Homofobia institucional - Para o MPF, a sequência dos fatos indicam a necessidade de se apurar "a possível omissão da Universidade Federal de Minas Gerais na adoção de medidas administrativas aptas a coibir, seja prevenindo, seja sancionando, a ocorrência de práticas e discursos discriminatórios em razão da orientação sexual, no âmbito acadêmico".
"A omissão leva à reiteração de condutas assemelhadas e não poderá prevenir possíveis retaliações a discentes, docentes e servidores que, por se sentirem agredidos ou por qualquer outro motivo, levarem ao conhecimento das autoridades a notícia da ocorrência de atos homofóbicos", afirma o procurador regional dos Direitos do Cidadão substituto, Helder Magno da Silva.
Segundo ele, diante das denúncias que recebeu, era dever da direção da escola instaurar sindicância para apuração dos fatos, conforme determina o próprio Regimento Interno da UFMG. A falta de qualquer ação nesse sentido, inclusive pela própria Reitoria, "podem caracterizar a existência de verdadeira homofobia institucional, internalizada nas práticas cotidianas no âmbito dos diversos órgãos da administração da UFMG".
O MPF oficiou a todos os órgãos de direção pedindo esclarecimentos sobre os fatos no prazo máximo de 15 dias.
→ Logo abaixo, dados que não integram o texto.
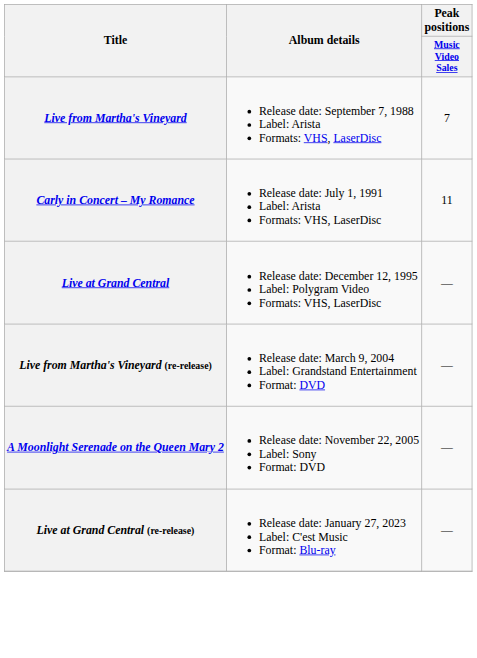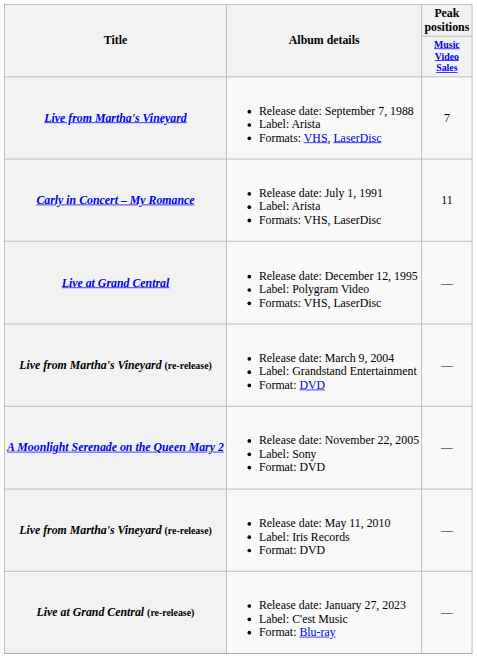+ row: Live from Martha's Vineyard (re-release) | Release date: May 11, 2010 Label: Iris Records Format: DVD | —
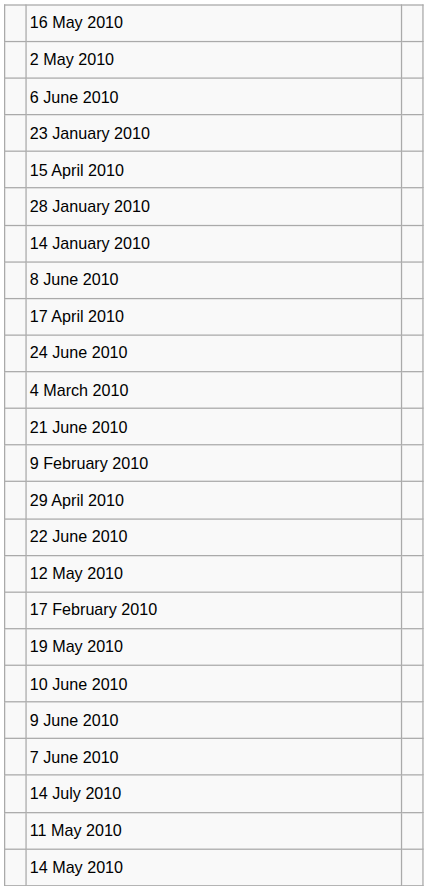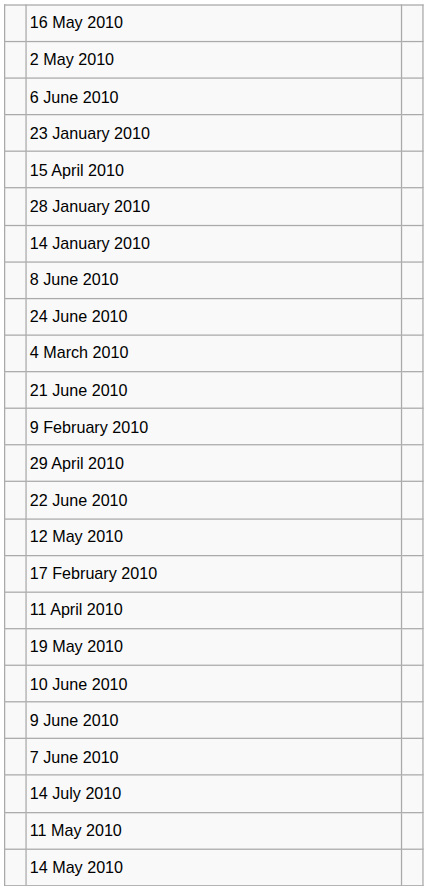- row: 17 April 2010
+ row: 11 April 2010
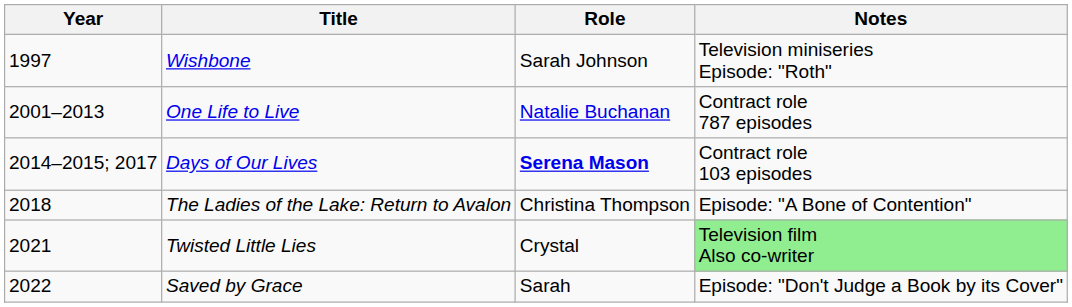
Foi encaminhado ofício também ao professor J.M.R.V., indagando se ele deseja se retratar publicamente e celebrar termo de ajustamento de conduta para compensar os danos morais individuais e coletivos decorrentes de seus atos.
Além dos ofícios, foram encaminhadas duas recomendações. A primeira, dirigida ao diretor e ao vice-diretor da Faculdade de Direito, assim como à coordenadora do curso, recomenda a substituição cautelar do professor nas disciplinas subsequentes à de Direito Processual Civil I, afastando-se o costume vigente na faculdade segundo o qual um mesmo professor ministra todas as disciplinas da matéria, acompanhando a turma.
Recomendou-se ainda a adoção de mecanismos específicos para revisão de notas e abono de faltas atribuídas pelo professor J.M.R.V. aos alunos da Turma A do 5º período, de forma a afastar qualquer possível ato de retaliação.
A segunda recomendação, encaminhada ao reitor da UFMG, além de reiterar a necessidade de substituição cautelar do professor e de revisão das notas e faltas atribuídas aos alunos, pede imediata apuração dos fatos e adoção de mecanismos internos para coibir a ocorrência de práticas e discursos homofóbicos no âmbito da universidade.
Foi concedido prazo de 15 dias para o acatamento das recomendações.